Милиционерша. Вероника, подойди-ка ко мне.
Девочка, оглянувшись на мать, машинально делает шаг вперёд, мать не успевает её остановить. Милиционерша хватает Веронику за руку, задирает рукав халата. На предплечье — несколько поперечных шрамиков, некоторые совсем свежие. Но следов уколов нет…
Мать Вероники. Вы что себе позволяете?! Я на вас…
Милиционерша. Жалобу напишете?
Мать Вероники. Да я такое могу сделать, что ты об этой жалобе молить будешь, понятно? Жалобу она захотела…
Маша. Карина Николаевна! Нам надо о девочке поговорить. Она себя плохо чувствует, она в обморок сегодня упала…
Мать Вероники. Я знаю. Это у неё бывает. Пройдёт, не беспокойтесь. Учится хорошо?
Маша. Учится хорошо, но…
Мать Вероники. Не хулиганит? Окна не бьёт?
Маша. Ну что вы…
Мать Вероники. Тогда в чём проблема?
Маша. Но есть же…
Милиционерша. Почему у девочки шрамы на руках?
Мать Вероники. А вот это совершенно не ваше дело.
Милиционерша. Наше. Жестокое обращение с ребёнком…
Мать Вероники. Ха! Верка, иди сюда. Ну-ка, глянь им в глаза и скажи: я с тобой жестоко обращаюсь?
Вероника. Ой, мамочка! Ты хорошая. Ты только хорошее делаешь!

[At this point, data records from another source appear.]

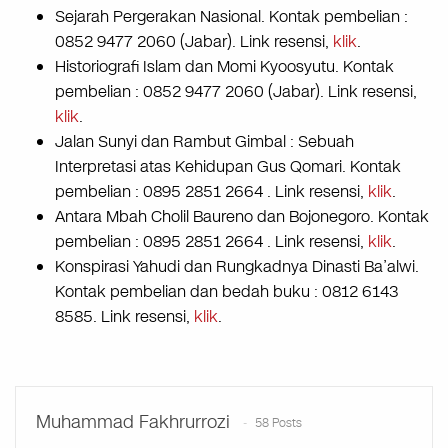
Sejarah Pergerakan Nasional. Kontak pembelian :
0852 9477 2060 (Jabar). Link resensi,
klik
.
Historiografi Islam dan Momi Kyoosyutu. Kontak
pembelian : 0852 9477 2060 (Jabar). Link resensi,
klik
.
Jalan Sunyi dan Rambut Gimbal : Sebuah
Interpretasi atas Kehidupan Gus Qomari. Kontak
pembelian : 0895 2851 2664 . Link resensi,
klik
.
Antara Mbah Cholil Baureno dan Bojonegoro. Kontak
pembelian : 0895 2851 2664 . Link resensi,
klik
.
Konspirasi Yahudi dan Rungkadnya Dinasti Ba’alwi.
Kontak pembelian dan bedah buku : 0812 6143
8585. Link resensi,
klik
.
Muhammad Fakhrurrozi
58 Posts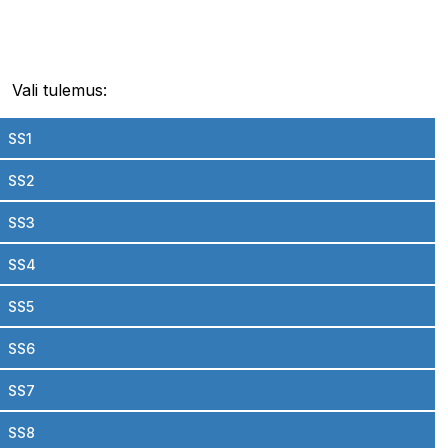
Vali tulemus:
SS1
SS2
SS3
SS4
SS5
SS6
SS7
SS8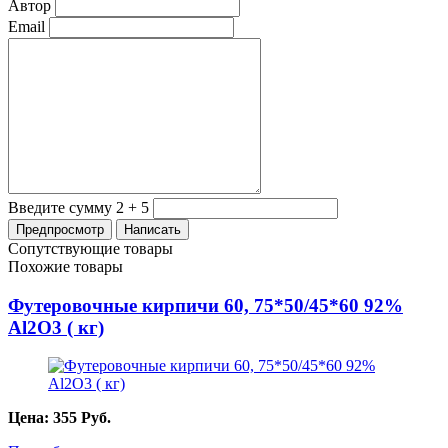
Автор
Email
Введите сумму 2 + 5
Сопутствующие товары
Похожие товары
Футеровочные кирпичи 60, 75*50/45*60 92%
Al2O3 ( кг)
Цена:
355
Руб.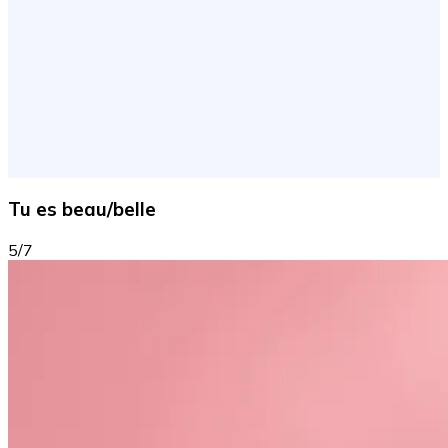
Tu es beau/belle
5/7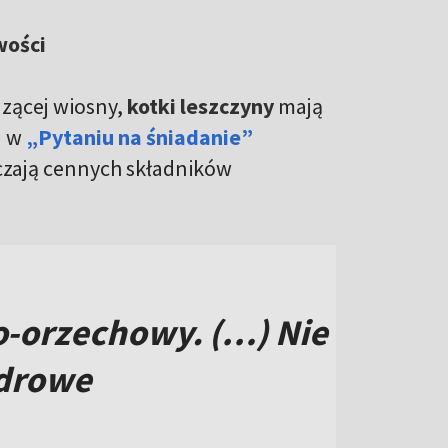
wości
dzącej wiosny,
kotki leszczyny
mają
a w
„Pytaniu na śniadanie”
rczają cennych składników
-orzechowy. (…) Nie
zdrowe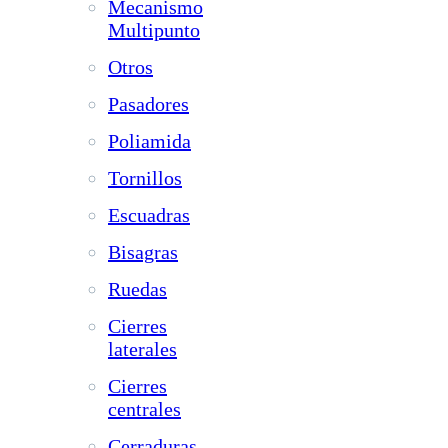
Mecanismo
Multipunto
Otros
Pasadores
Poliamida
Tornillos
Escuadras
Bisagras
Ruedas
Cierres
laterales
Cierres
centrales
Cerraduras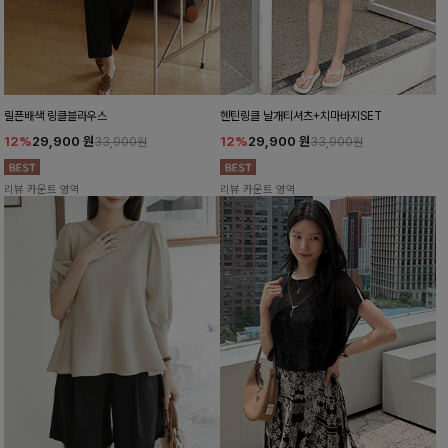
릴픈배색 링클블라우스
헨틴링클 날개티셔츠+치마바지SET
12%
29,900
원
12%
29,900
원
33,900원
33,900원
리뷰 카운트 영역
리뷰 카운트 영역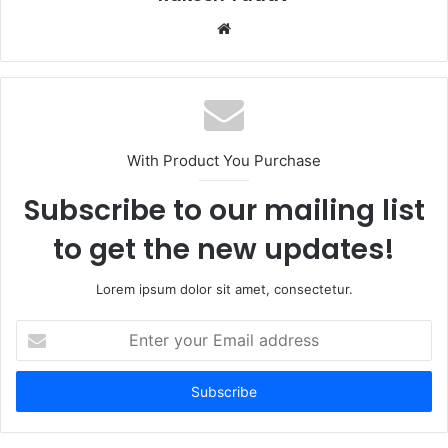
W
e
b
s
i
t
With Product You Purchase
e
Subscribe to our mailing list
to get the new updates!
Lorem ipsum dolor sit amet, consectetur.
E
n
t
e
r
y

Мать Вероники. Ну? Слышали? А сейчас, Верка, брысь отсюда и не подслушивай.
Вероника исчезает.
Мать Вероники (понизив голос). Дурь у ребёнка. У меня то же самое в детстве было. Режется стеклом и смотрит, как кровь течёт. Пройдёт это, я знаю. Не волнуйтесь и вы.
Изображение снова становится цветным. Квартира Ведьмы.
Вещь спит на узкой кушетке, вздрагивает во сне. Глаза мечутся под веками. Камера наплывает и как бы проникает туда, под веки.
Почти в темноте: в чашу частыми каплями капает тёмная жидкость. Становится совсем темно, слышны только звуки: сдавленный стон, визг выдираемого гвоздя, ещё одного, медленные шаги, хриплое частое дыхание, чавканье.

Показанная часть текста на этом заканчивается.